Abstract

This article provides a full account of Bergson's vitalist theory of the Event, centring on his concept of Tabulation' first forwarded in his last book, The Two Sources of Morality and Religion. Though the term connotes artifice and fabrication, fabulation is neither unnatural nor unfounded for Bergson. Indeed, the fabulation of events offers a sociobiological explanation to the 'paradox of fiction', to the problem of why we feel real emotions for unreal people and the events that befall them. The answer from Bergson is that fiction makes events come alive for us, not just in make-believe, but at a very present and real level of our perception of movement. Anything that moves (literally or metaphorically) is given life. And this is especially true of the moving-images found in cinema. Filmed fiction is an exemplary instance of fabulation because it exploits the main condition, movement, for such a 'willing suspension of disbelief' in a literal fashion. It is the moving-image, central to the art of cinema, which entices us to turn fiction into a living reality. The article tackles this topic first by introducing Bergson's notion of fabulation (Section One). It then connects fabulation with the concept of the Event, in particular, the event of disaster, which, for Bergson, is another essential pre-requisite for the fabulation of any set of processes into a single, living event: every event has its roots, no matter how distant, in a memory of past, stressful processes, movements of disaster (Section Two).
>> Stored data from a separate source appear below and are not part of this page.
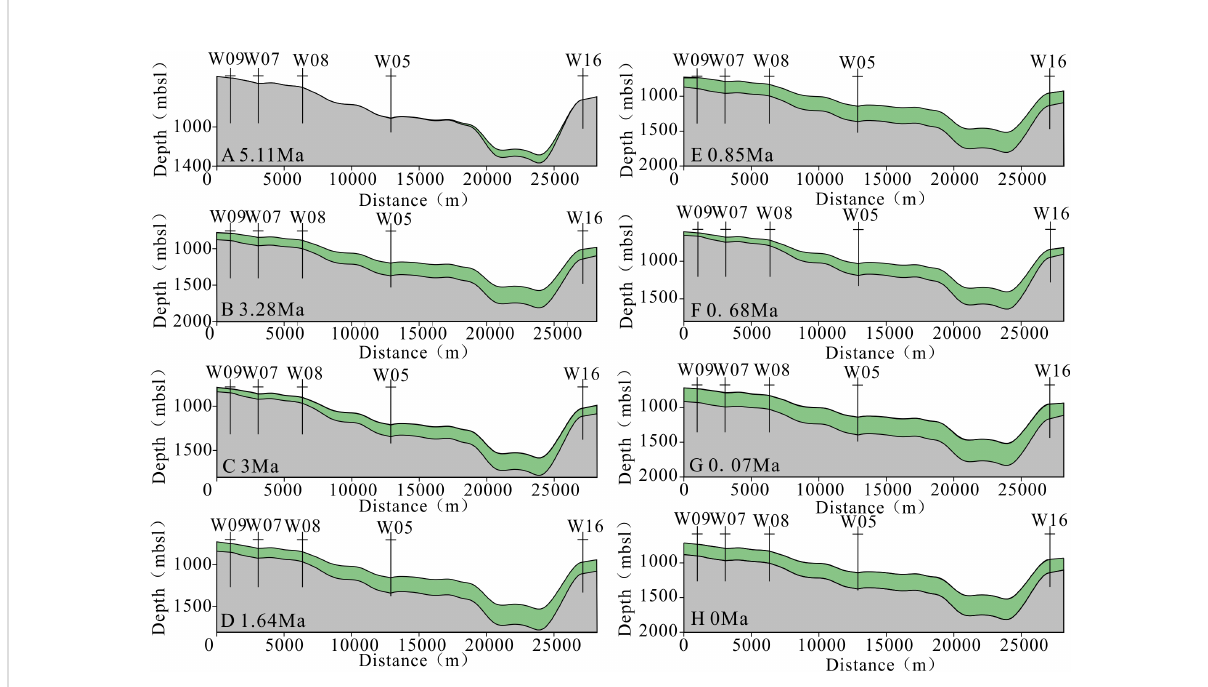
FIGURE 6 Characteristics of the GHSZ in the 2D pro fi le. (A) 5.11 Ma, (B) 3.28 Ma, (C) 3 Ma, (D) 1.64 Ma, (E) 0.85 Ma, (F) 0.68 Ma, (G) 0.07 Ma, (H) 0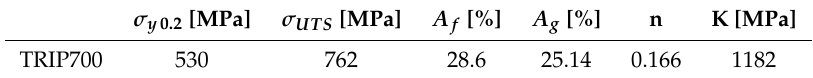
Figure 11. Geometry of tensile specimen (ASTM E8M). Table 3. Mechanical properties of TRIP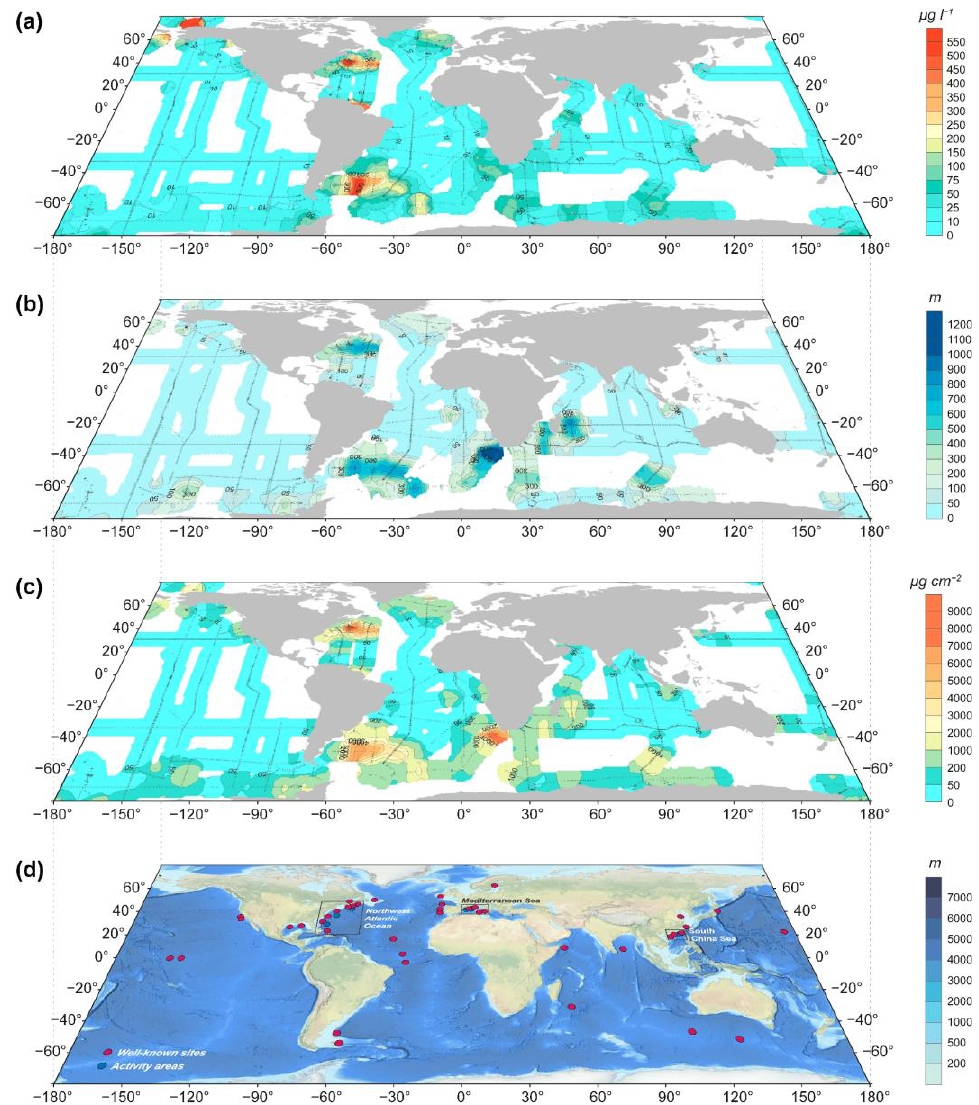
Figure 1. Global assessment and comparison of nepheloid layers based on vertical profiles of beam attenuation 𝑐 𝑝 data measurements from transmissometers. ( a ) Average SPM concentration in the bottom 10 m of each profile. ( b ) The strong nepheloid layer (>20 µg L −1 ) thickness; scale changes at 100 m thickness. ( c ) SPM load in the strong nepheloid layers (>20 µg L −1 ); scale changes between 0 and 1000 µg cm −2 . ( d ) The observed global nepheloid layers (1953 – 2019) and the map of global bathymetry. The well-known sites are those where nepheloid layers have been identified before and where their properties have been thoroughly described. The activity areas are places where nepheloid layer activity has been noted; however, the features are unknown. To show more precise information, scales are not linear. Panels ( a – c ) are adapted from Gardner, et al. [45] with permission from Elsevier, and panel ( d ) is adapted from Tian, et al. [46].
Section Three will then shift to Film Theory to discuss themes (such as Other Minds) that pertain both to the theory of fabulation and to current thinking within Film Theory. The fourth and final section brings these ideas together through a discussion of disaster films and in particular an empirical study of a central scene from James Cameron's Titanic. It discovers that cinema is able to bring events to life through a direct engagement with our own essences as moving beings.